Multiple try codes in one block

You'll have to make this separate try blocks:

try:
    code a
except ExplicitException:
    pass

try:
    code b
except ExplicitException:
    try:
        code c
    except ExplicitException:
        try:
            code d
        except ExplicitException:
            pass

This assumes you want to run code c only if code b failed.

If you need to run code c regardless, you need to put the try blocks one after the other:

try:
    code a
except ExplicitException:
    pass

try:
    code b
except ExplicitException:
    pass

try:
    code c
except ExplicitException:
    pass

try:
    code d
except ExplicitException:
    pass

I'm using except ExplicitException here because it is never a good practice to blindly ignore all exceptions. You'll be ignoring MemoryError, KeyboardInterrupt and SystemExit as well otherwise, which you normally do not want to ignore or intercept without some kind of re-raise or conscious reason for handling those.


If you don't want to chain (a huge number of) try-except clauses, you may try your codes in a loop and break upon 1st success.

Example with codes which can be put into functions:

for code in (
    lambda: a / b,
    lambda: a / (b + 1),
    lambda: a / (b + 2),
    ):
    try: print(code())
    except Exception as ev: continue
    break
else:
    print("it failed: %s" % ev)

» **Instructions to follow**: Extend the text on running several pieces of Python code in separate try blocks, starting right after its final loop example.

» **Supplied material**:
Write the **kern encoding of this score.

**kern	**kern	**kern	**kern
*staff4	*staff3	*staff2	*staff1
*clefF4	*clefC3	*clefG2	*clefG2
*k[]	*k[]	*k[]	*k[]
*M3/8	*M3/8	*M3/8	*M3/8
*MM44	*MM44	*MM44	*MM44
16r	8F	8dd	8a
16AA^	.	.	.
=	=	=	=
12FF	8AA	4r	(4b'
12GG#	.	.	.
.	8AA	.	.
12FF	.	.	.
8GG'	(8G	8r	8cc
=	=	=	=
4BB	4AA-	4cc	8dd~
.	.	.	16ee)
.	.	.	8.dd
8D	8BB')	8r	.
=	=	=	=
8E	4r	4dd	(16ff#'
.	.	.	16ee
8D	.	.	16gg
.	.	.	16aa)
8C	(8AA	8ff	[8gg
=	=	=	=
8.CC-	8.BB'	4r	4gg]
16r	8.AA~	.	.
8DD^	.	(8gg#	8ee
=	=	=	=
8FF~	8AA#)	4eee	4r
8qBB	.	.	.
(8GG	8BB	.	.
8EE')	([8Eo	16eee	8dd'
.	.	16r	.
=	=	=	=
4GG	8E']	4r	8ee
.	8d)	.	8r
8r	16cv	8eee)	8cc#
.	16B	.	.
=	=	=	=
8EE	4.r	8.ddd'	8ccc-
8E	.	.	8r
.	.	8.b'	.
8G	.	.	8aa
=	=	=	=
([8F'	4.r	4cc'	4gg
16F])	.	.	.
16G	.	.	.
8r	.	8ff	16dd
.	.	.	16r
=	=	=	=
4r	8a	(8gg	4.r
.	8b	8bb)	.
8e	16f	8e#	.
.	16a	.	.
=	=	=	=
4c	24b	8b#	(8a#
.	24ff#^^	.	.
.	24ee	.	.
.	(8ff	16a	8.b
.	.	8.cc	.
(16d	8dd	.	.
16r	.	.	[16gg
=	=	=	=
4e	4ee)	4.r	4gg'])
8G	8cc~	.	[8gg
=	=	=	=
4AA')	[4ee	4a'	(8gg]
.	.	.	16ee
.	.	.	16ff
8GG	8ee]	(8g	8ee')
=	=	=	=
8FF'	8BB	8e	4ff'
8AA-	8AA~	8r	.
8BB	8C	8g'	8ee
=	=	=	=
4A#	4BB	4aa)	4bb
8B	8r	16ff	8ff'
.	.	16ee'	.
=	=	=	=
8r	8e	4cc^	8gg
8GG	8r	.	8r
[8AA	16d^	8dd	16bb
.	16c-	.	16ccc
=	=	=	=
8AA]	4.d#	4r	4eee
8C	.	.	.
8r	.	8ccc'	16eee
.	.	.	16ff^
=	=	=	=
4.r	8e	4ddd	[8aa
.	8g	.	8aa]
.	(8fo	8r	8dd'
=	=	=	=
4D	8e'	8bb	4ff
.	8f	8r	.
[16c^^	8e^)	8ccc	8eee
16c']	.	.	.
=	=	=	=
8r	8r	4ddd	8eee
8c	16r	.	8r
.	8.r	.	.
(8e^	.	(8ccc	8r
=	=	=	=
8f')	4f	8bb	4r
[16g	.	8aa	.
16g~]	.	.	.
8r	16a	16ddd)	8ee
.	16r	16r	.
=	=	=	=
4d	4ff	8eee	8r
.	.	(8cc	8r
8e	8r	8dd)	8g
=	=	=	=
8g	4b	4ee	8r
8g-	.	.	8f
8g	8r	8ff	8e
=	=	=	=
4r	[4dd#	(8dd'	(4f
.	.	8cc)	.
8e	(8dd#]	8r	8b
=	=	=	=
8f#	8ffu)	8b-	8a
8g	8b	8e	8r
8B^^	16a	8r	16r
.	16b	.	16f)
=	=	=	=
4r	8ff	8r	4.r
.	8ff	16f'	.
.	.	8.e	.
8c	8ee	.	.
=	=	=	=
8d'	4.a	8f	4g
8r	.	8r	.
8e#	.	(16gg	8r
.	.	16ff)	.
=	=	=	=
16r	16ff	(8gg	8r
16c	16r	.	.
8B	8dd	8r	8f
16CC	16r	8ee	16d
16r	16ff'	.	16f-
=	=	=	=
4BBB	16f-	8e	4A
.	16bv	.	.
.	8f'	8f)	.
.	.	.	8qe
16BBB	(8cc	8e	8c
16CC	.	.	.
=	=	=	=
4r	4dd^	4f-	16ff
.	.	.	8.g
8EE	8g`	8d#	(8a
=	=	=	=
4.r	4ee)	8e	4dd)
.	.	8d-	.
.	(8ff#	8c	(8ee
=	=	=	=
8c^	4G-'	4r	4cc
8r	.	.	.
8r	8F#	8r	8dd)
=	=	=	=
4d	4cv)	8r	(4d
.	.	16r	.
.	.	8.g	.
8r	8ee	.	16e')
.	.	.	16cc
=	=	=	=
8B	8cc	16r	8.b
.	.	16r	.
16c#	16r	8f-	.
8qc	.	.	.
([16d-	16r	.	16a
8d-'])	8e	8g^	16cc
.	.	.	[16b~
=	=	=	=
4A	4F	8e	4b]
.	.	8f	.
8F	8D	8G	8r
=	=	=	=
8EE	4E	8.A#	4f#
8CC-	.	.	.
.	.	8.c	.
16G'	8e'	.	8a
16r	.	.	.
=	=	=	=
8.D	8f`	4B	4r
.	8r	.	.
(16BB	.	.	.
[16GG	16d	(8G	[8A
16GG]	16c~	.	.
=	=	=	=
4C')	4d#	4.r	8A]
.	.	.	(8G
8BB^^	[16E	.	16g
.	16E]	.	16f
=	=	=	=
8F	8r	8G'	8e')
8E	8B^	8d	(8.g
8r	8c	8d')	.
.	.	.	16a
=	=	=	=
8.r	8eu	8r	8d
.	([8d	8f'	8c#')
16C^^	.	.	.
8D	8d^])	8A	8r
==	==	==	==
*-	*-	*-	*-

» **Expected output**:
Example with arbitrary codes (statements) directly in the current scope:

for i in 2, 1, 0:
    try:
        if   i == 2: print(a / b)
        elif i == 1: print(a / (b + 1))
        elif i == 0: print(a / (b + 2))
        break        
    except Exception as ev:
        if i:
            continue
        print("it failed: %s" % ev)

Extract (refactor) your statements. And use the magic of and and or to decide when to short-circuit.

def a():
    try: # a code
    except: pass # or raise
    else: return True

def b():
    try: # b code
    except: pass # or raise
    else: return True

def c():
    try: # c code
    except: pass # or raise
    else: return True

def d():
    try: # d code
    except: pass # or raise
    else: return True

def main():   
    try:
        a() and b() or c() or d()
    except:
        pass

You can use fuckit module.
Wrap your code in a function with @fuckit decorator:

@fuckit
def func():
    code a
    code b #if b fails, it should ignore, and go to c.